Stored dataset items
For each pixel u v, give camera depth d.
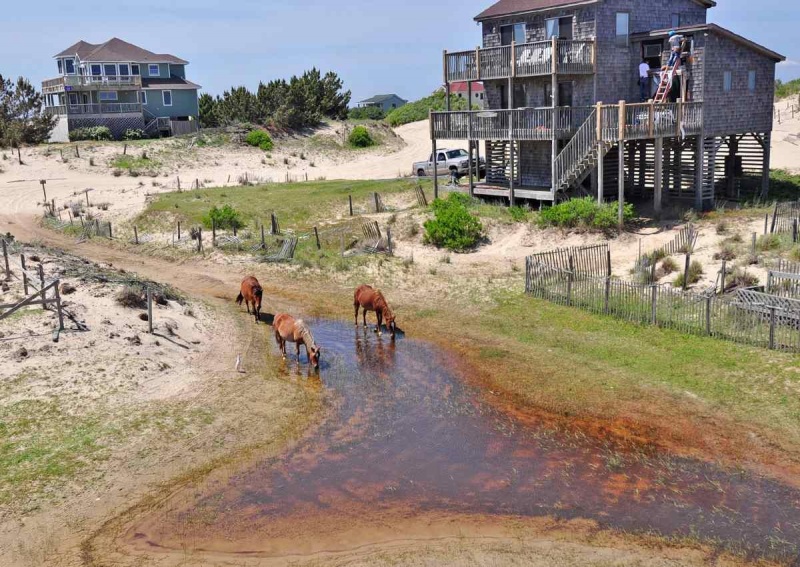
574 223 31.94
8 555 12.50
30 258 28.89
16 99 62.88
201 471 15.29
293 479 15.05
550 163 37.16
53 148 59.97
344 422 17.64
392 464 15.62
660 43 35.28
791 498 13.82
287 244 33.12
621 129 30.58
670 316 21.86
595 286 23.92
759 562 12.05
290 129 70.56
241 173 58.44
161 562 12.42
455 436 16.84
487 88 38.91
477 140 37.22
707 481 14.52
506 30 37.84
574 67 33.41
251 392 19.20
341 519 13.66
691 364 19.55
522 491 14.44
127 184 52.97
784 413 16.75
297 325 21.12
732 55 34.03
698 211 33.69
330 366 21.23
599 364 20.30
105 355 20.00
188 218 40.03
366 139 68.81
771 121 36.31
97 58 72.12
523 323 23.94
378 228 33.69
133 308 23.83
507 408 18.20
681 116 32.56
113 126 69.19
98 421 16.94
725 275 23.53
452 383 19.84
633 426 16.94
* * *
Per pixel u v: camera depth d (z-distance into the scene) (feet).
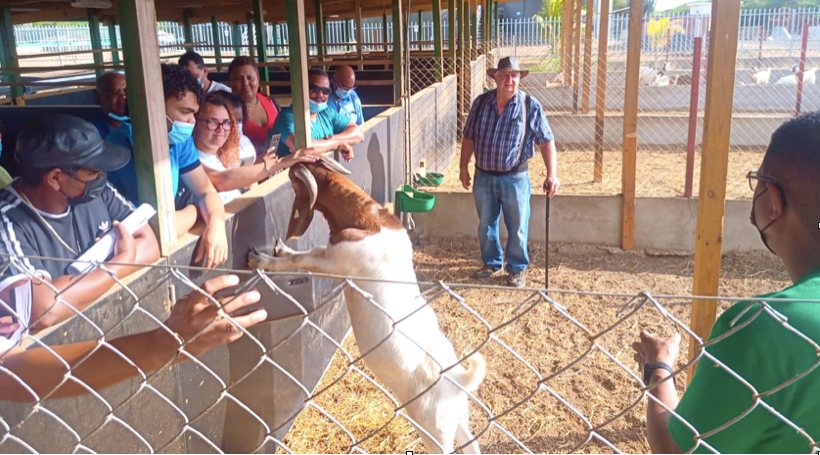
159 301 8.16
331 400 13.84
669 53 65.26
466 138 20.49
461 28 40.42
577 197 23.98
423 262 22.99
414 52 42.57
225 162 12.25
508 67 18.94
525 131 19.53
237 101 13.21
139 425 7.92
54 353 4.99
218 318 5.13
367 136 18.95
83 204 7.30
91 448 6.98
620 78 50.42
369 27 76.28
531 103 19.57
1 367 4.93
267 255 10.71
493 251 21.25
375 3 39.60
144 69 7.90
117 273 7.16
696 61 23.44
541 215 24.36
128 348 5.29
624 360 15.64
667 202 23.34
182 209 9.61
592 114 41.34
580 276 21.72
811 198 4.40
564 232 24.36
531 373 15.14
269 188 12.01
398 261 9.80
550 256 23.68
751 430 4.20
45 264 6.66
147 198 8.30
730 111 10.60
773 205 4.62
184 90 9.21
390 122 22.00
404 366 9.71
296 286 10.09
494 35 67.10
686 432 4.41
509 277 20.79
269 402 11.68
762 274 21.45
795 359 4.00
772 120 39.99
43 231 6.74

- ACTION ITEM -
All lines above from the one containing "773 205 4.62" to the one containing "43 231 6.74" must be repeated exactly, both lines included, and no others.

- FINISHED TASK -
773 205 4.62
184 90 9.21
390 122 22.00
404 366 9.71
296 286 10.09
494 35 67.10
686 432 4.41
509 277 20.79
269 402 11.68
762 274 21.45
795 359 4.00
772 120 39.99
43 231 6.74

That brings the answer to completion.